O yıl matematikten nefret ettim. Her yıl takdirle bir üst sınıfa geçerken o yıl tüm derslerim on olduğu halde matematiğim "bir"di. Matematikten bütünlemeye kaldım. Tek dersten borçlu liseye geçtim.
O gün bu gündür çarpım tablosunu dahi hafızamdan sildim. Rakamlara öyle bir sırt çevirdim ki üniversiteye gittiğimde İnkılap tarihi vizesinde cumhuriyetin ilan tarihini bile hatırlamadım ve her şeyi yazıp "1923"ü aklıma getiremeyip bir tarih salladığım için hocadan iyi bir azar yedim.
Çoğu zaman ev telefonumu bile aklımda tutamaz hale geldim.

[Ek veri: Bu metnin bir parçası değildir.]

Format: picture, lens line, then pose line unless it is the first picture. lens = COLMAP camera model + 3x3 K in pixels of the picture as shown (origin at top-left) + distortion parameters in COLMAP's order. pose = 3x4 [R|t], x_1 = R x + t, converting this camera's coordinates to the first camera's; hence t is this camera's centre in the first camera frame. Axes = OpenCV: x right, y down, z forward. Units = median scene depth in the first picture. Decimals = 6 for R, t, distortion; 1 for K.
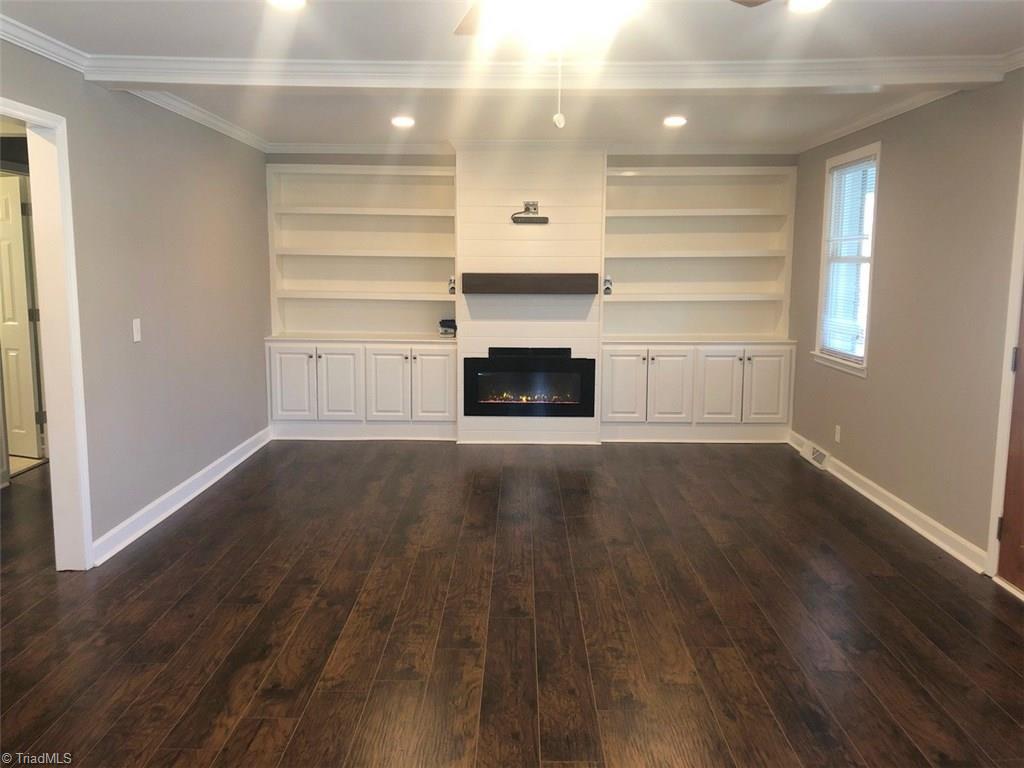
lens RADIAL K [[858.3, 0, 512.0], [0, 858.3, 384.0], [0, 0, 1]] dist [0.123122, -0.195375]
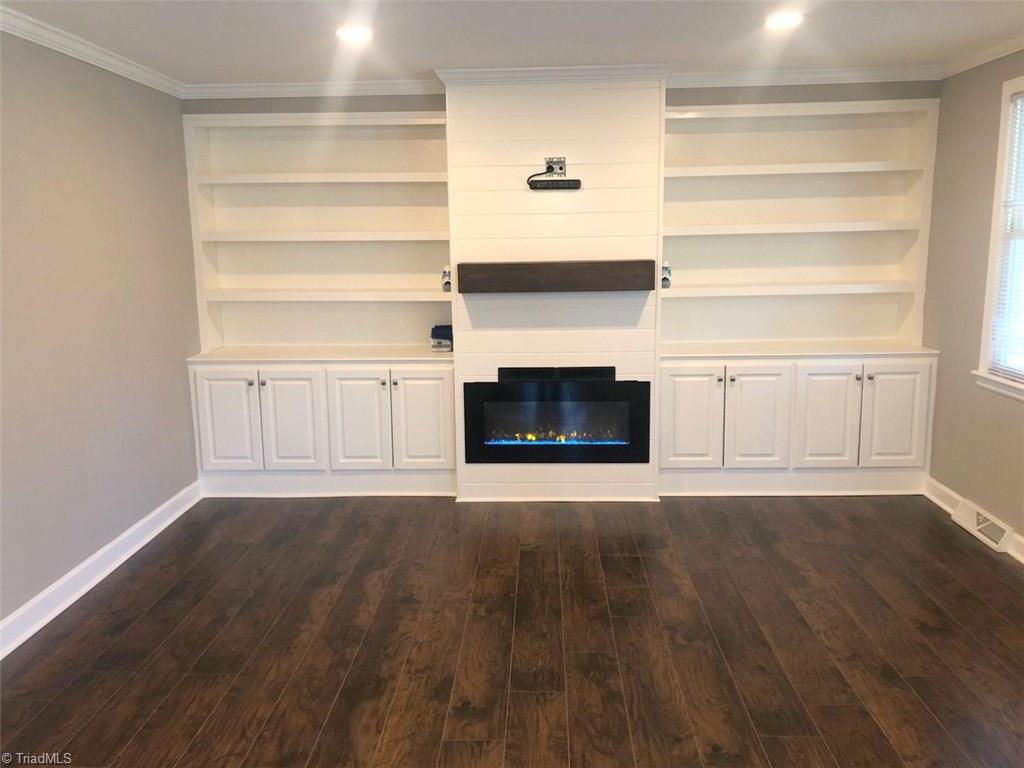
lens RADIAL K [[846.3, 0, 512.0], [0, 846.3, 384.0], [0, 0, 1]] dist [0.028802, 0.002977]
pose [[0.999454, -0.015760, -0.029047, 0.003972], [0.016821, 0.999187, 0.036639, -0.053918], [0.028446, -0.037108, 0.998906, 0.303626]]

Bereket cep telefonları çıktı da numara ezberleme sorunu da kalmadı.
Öğretmenliğe başladığımda önümde iki yol vardı: Ya Ayvaz öğretmen olacaktım ya da Tijen. Diğer bir deyişle ya muallim olacaktım ya da müellim.
Ben Ayvaz öğretmen olmayı tercih ettim. On yedinci yılı devirirken doğru yolu seçtiğimi ve başarılı olduğumu yıllar öncesinden mezun ettiğim öğrencilerimin her fırsatta ziyaretime gelişlerinden anlıyorum.
Sevgili meslektaşlarım, önünüzde iki yol var. Tercih sizin.